● WHAT THE TASK REQUIRES
Below are the records; return every line from the one that contains "none -> mug [704,156,730,193]" to the last, exactly, skipping the pictures.

● RECORDS FOR THE TASK
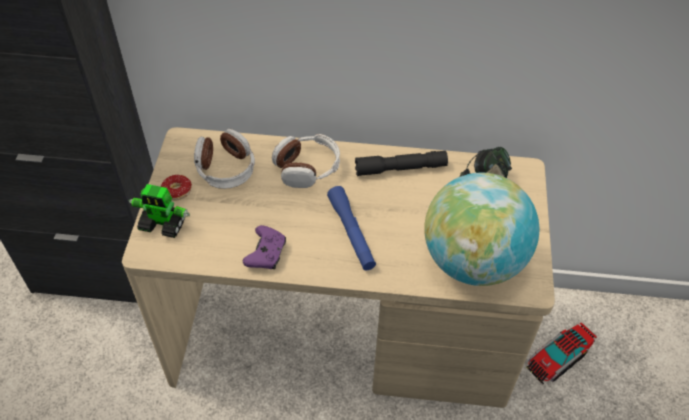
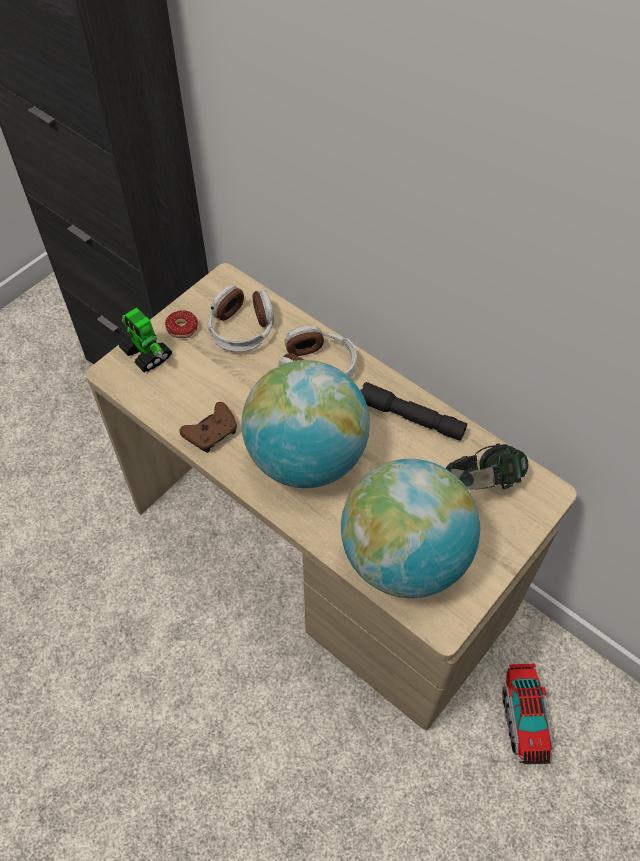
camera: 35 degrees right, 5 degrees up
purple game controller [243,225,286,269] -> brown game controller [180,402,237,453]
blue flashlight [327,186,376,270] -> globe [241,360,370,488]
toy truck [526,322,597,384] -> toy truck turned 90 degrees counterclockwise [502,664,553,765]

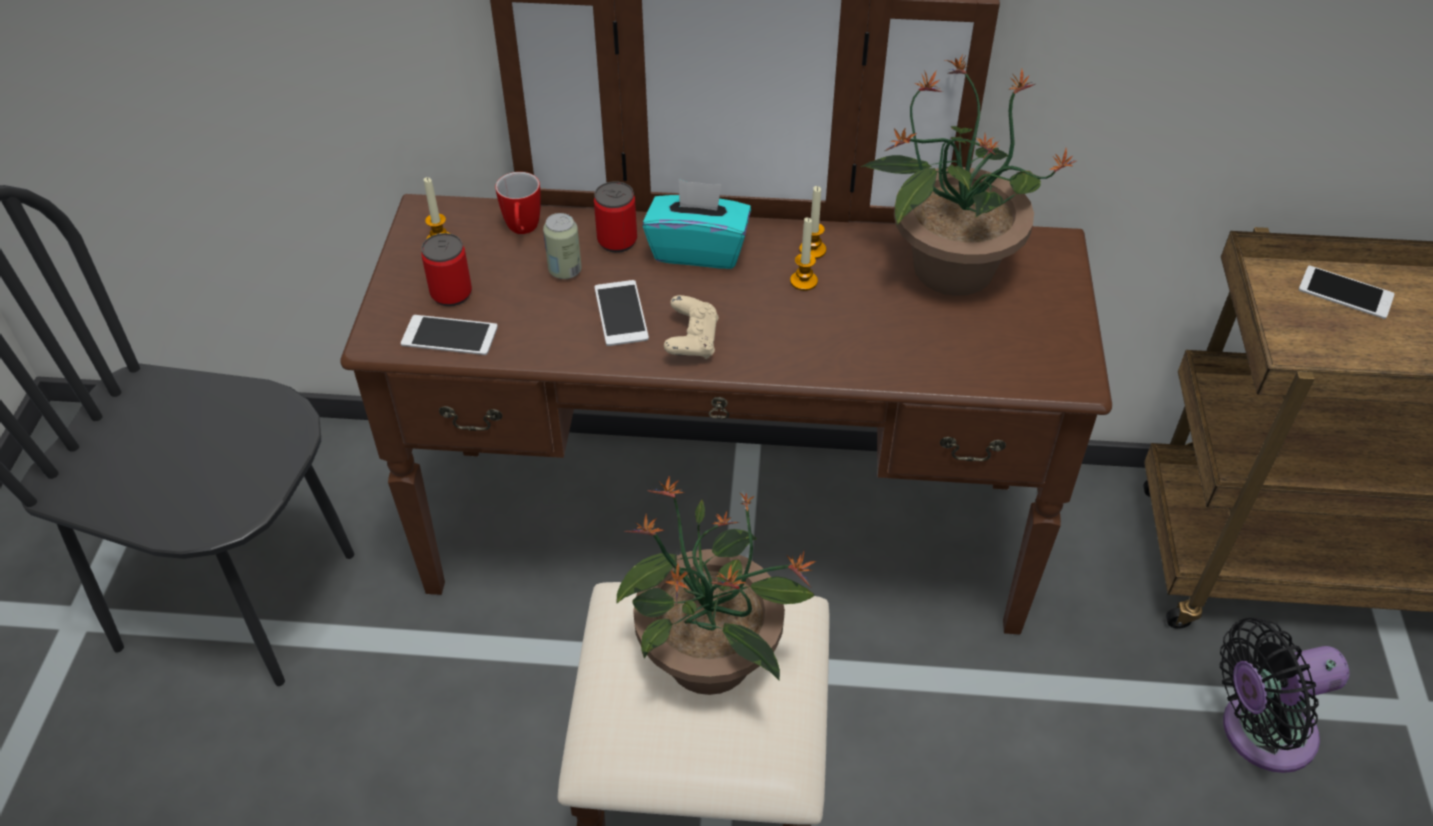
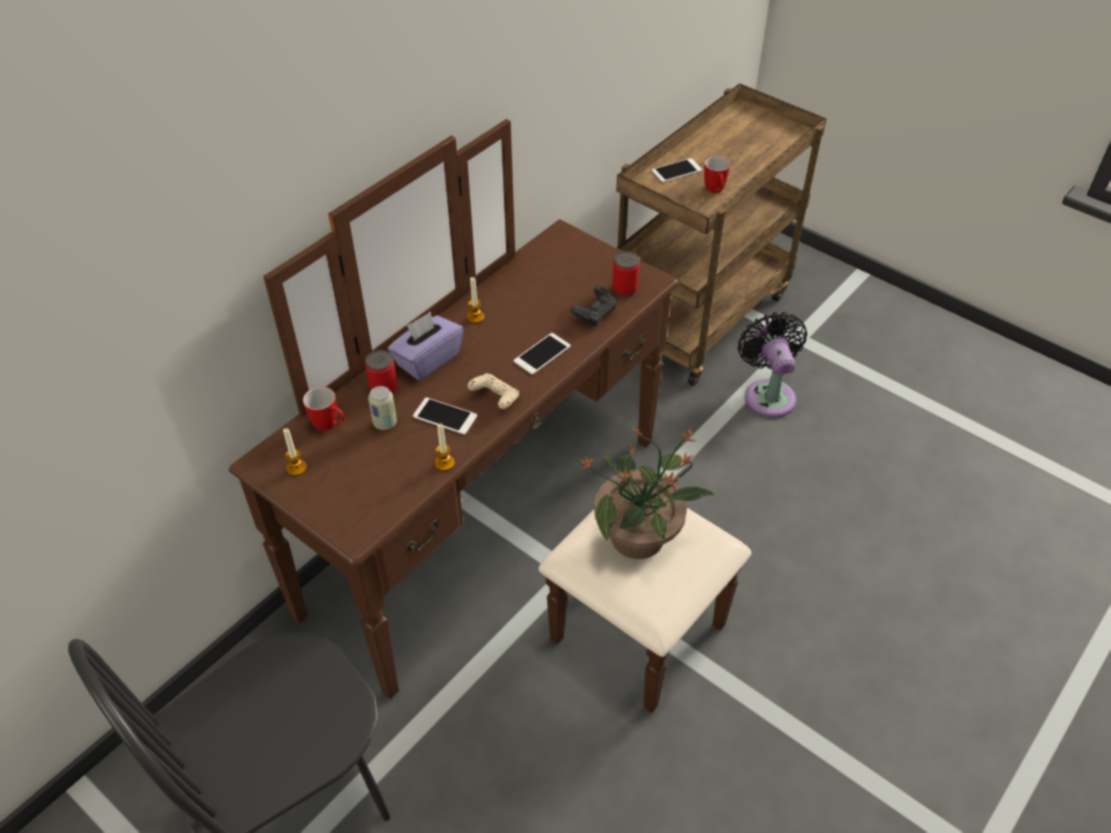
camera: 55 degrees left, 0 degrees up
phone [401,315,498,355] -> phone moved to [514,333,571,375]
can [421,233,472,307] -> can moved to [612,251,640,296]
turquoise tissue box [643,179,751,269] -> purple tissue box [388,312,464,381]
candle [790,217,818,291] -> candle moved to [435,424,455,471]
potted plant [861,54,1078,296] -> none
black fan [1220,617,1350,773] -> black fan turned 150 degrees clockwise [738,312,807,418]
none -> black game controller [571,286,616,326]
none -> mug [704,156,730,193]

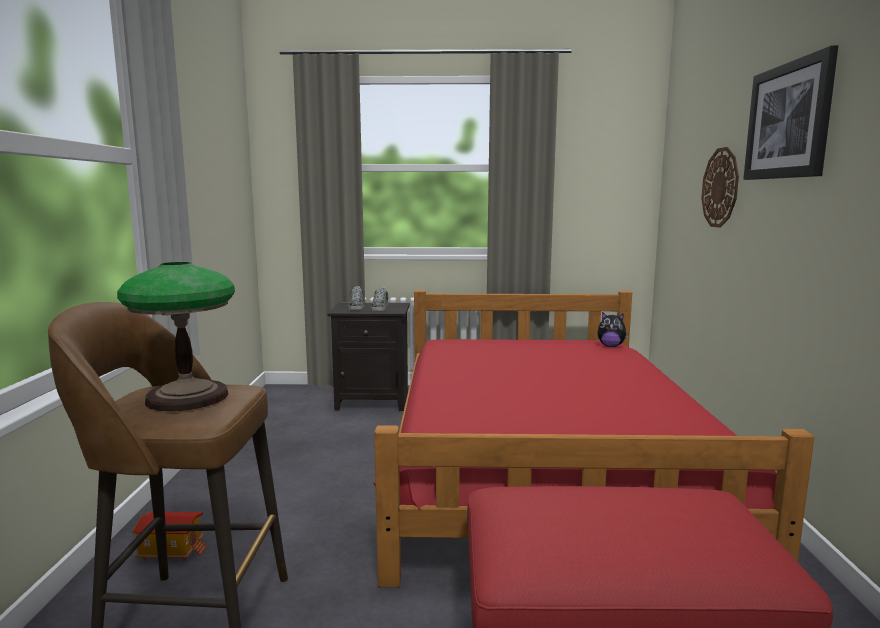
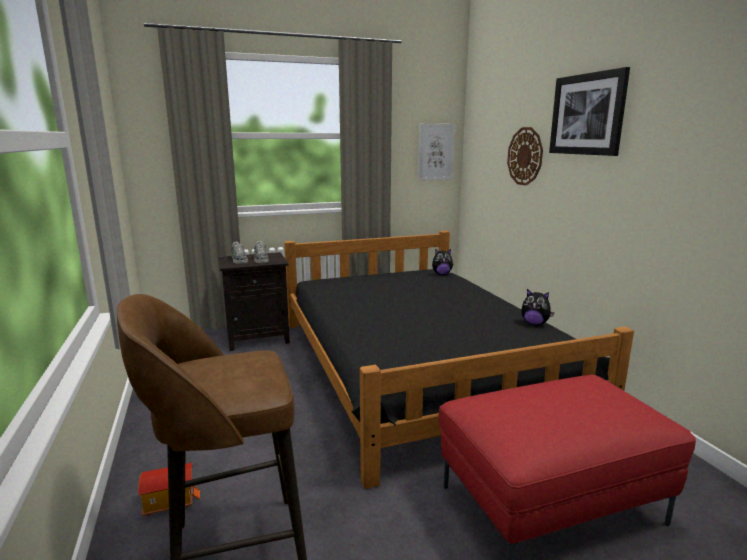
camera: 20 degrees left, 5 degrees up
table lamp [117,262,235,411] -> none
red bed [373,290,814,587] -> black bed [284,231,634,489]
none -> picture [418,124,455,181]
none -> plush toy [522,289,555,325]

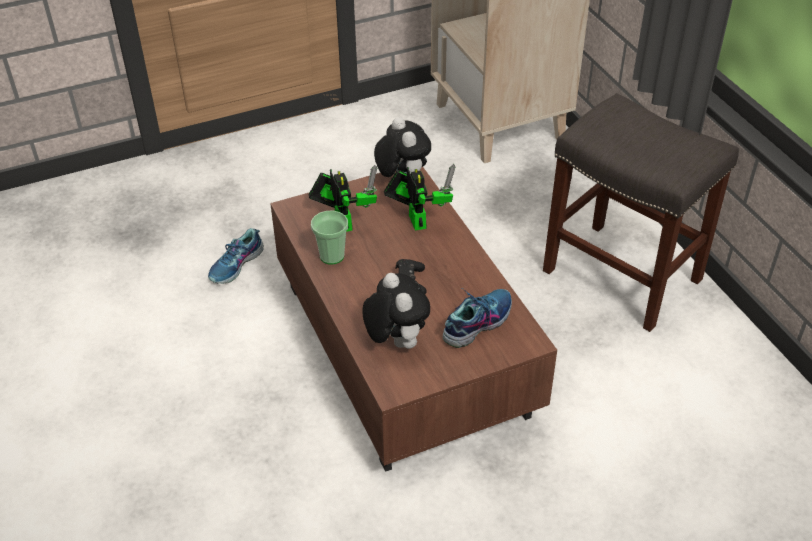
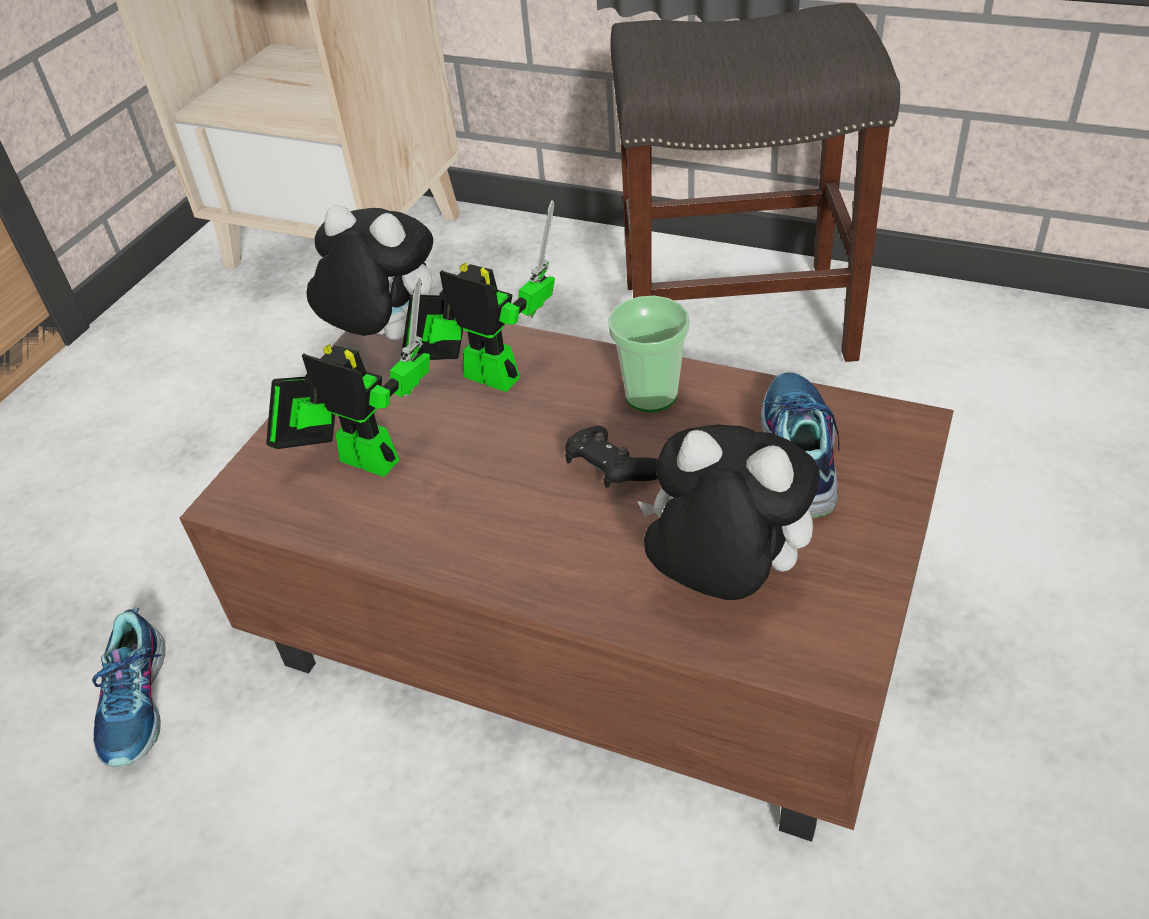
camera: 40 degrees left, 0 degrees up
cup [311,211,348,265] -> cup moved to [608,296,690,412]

● SOLUTION
none -> mug [704,156,730,193]

camera: 20 degrees left, 5 degrees up
table lamp [117,262,235,411] -> none
red bed [373,290,814,587] -> black bed [284,231,634,489]
none -> picture [418,124,455,181]
none -> plush toy [522,289,555,325]

camera: 40 degrees left, 0 degrees up
cup [311,211,348,265] -> cup moved to [608,296,690,412]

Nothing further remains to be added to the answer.